So much choice, so little time


It all started with a simple question. Uncle Nunzi was reading Dear Abby. A reader asked, “Is it okay if I use body lotion on my face?” Uncle turned to me after reading the question out loud (he has an annoying habit of reading the entire newspaper to me before I’ve had the chance to read it myself). “In my day, we used soap for all over the body.” “Yes,” I replied, “and you used the same bar of soap to wash the dishes, too.” In truth, Uncle had a point.

One of my many guilty pleasures is Kiehl’s products. Like many other brands of skin care and bath products, Kiehl’s makes separate bath and shower products for the face, the body and face, and the hair. Kiehl’s recently discovered that it could make a product that actually could be used for the face, body, AND hair just like Uncle’s long-time-ago bar of soap. Imagine what progress brings!

I’ve often wondered, just like the letter writer in Dear Abby, just what would happen if I used foot lotion on my face. Calluses on my nose? We enjoy the option of choosing a great variety of products in the United States. Is anyone else out there thinking that maybe we have too many choices?

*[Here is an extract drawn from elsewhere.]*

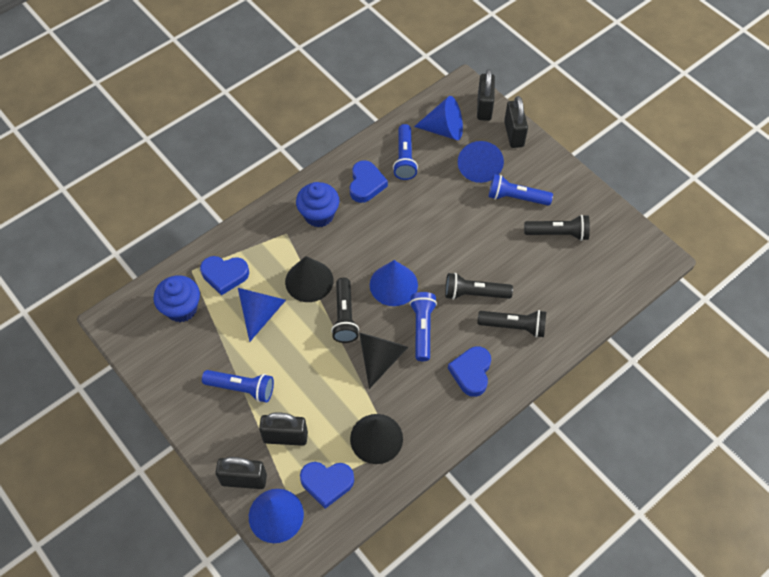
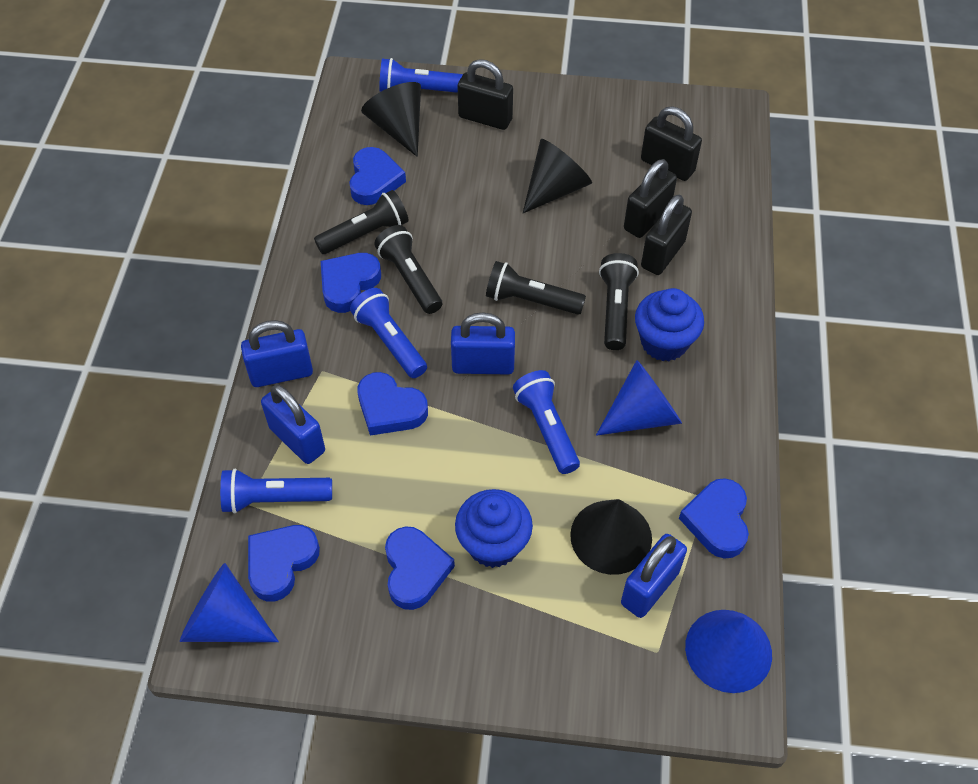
blue cone: [238,288,286,342] [249,489,304,543] [370,260,418,306] [414,96,463,140] [458,141,504,183] = 5 -> [180,563,279,642] [596,360,682,436] [685,610,772,693] = 3
blue heart: [200,256,249,296] [300,462,354,509] [350,160,388,203] [448,346,491,397] = 4 -> [248,525,320,602] [321,253,381,313] [349,147,406,205] [358,372,428,436] [385,526,455,610] [679,478,749,559] = 6
blue padlock: none = 0 -> [241,320,313,387] [261,385,325,464] [451,313,515,375] [621,534,687,618] = 4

Take, for instance, that old standby favorite Breyers Vanilla Ice Cream. Breyers’ slogan for its vanilla ice cream was- “Look for the specks of real vanilla bean.” I spent hours staring at my ice cream when I was a kid searching for those little specks. Well, not actually, because the ice cream would’ve melted. But you get the idea. I always found my search quite rewarding when I found those little specks. My mother, ever the suspicious one, always felt the specks were really evidence of a dirt problem. If she could’ve vacuumed the ice cream, she would have. Henry Breyer, the son of founder William Breyer and the one responsible for incorporating the business in 1908, went to his great reward a long time ago (probably somewhere near the Big Dipper). Guys in suits have taken over. Today, Breyers markets four types of vanilla ice cream. Vanilla ice cream, that essence of simplicity, is no longer just a search for real specks of vanilla bean (although one can still look for them if so inclined).

If you’re shopping for Breyers Vanilla ice cream these days, you’re forced to choose between Natural Vanilla (which leaves shoppers to wonder if the other types are “unnatural vanilla”), French Vanilla (which isn’t really French at all in origin), Homemade Vanilla (which, strictly speaking, isn’t really “homemade” since this variety, as well as all the others, is presumably made in a manufacturing plant, not churned by a relative of Henry Breyers in his or her backyard), and Extra Creamy Vanilla (which makes you wonder why they couldn’t make the other three types extra creamy and saved us one fewer variety of vanilla ice cream). I’ve spent more time trying to figure out what type of vanilla ice cream I should purchase than I ever did searching for the specks of real vanilla bean.

If you think it’s confusing buying ice cream or figuring out which part of your body you can wash or apply lotion to with which type of product, consider the once-simple, but now potentially stupefying, process of buying toothpaste. Remember when schools used to bring a dental hygienist into the classroom to instruct students on how to brush their teeth? The hygienist, always a perky, pretty lady with sparkling teeth (and without any benefit of any whitening products back then) used to tell us that we didn’t even have to use toothpaste to clean our teeth so long as we used the correct brushing motion. You could simply use salt water instead of toothpaste (this was before the authorities decided to put fluoride in our water supply and spark all kinds of conspiracy theories). Chances are if a school brought in anyone today to talk to pupils about taking care of their teeth, it would be the Director of Marketing.

In his research, your columnist found that Colgate, for example, has two categories of toothpaste–Total and Regular or, as I would call the latter, Incomplete. I found a total (no pun intended) of seven types of toothpaste under both categories. In case you’re interested, here they are: Daily Repair (which sounds as if you need a construction company rather than a toothpaste); Teeth Whitening; Advanced Teeth Whitening (for Camel smokers?); Deep Cleansing Silica (comes equipped with a power drill); Bad Breath and Whitening (packaged in a plain wrapper); Clean Mint (as opposed to Dirty Mint?) and Mint Stripe (for preppy types). Note: You must see your dentist for advice on which type to use. I clogged a supermarket aisle for 90 minutes looking for a toothpaste that accomplishes all of the above.

Uncle blames Baskin-Robbins for the proliferation of types and flavors of everything on supermarket shelves…from baked beans to coffee. Baskin-Robbins seemingly got into a “war” with Howard Johnson’s over which brand could market more flavors. The latter no longer markets ice cream. It surrendered much like the Soviet Union in the arms race during the Reagan Years. Unlike the Soviet Union, Howard Johnson’s is still in business with its chain of motels.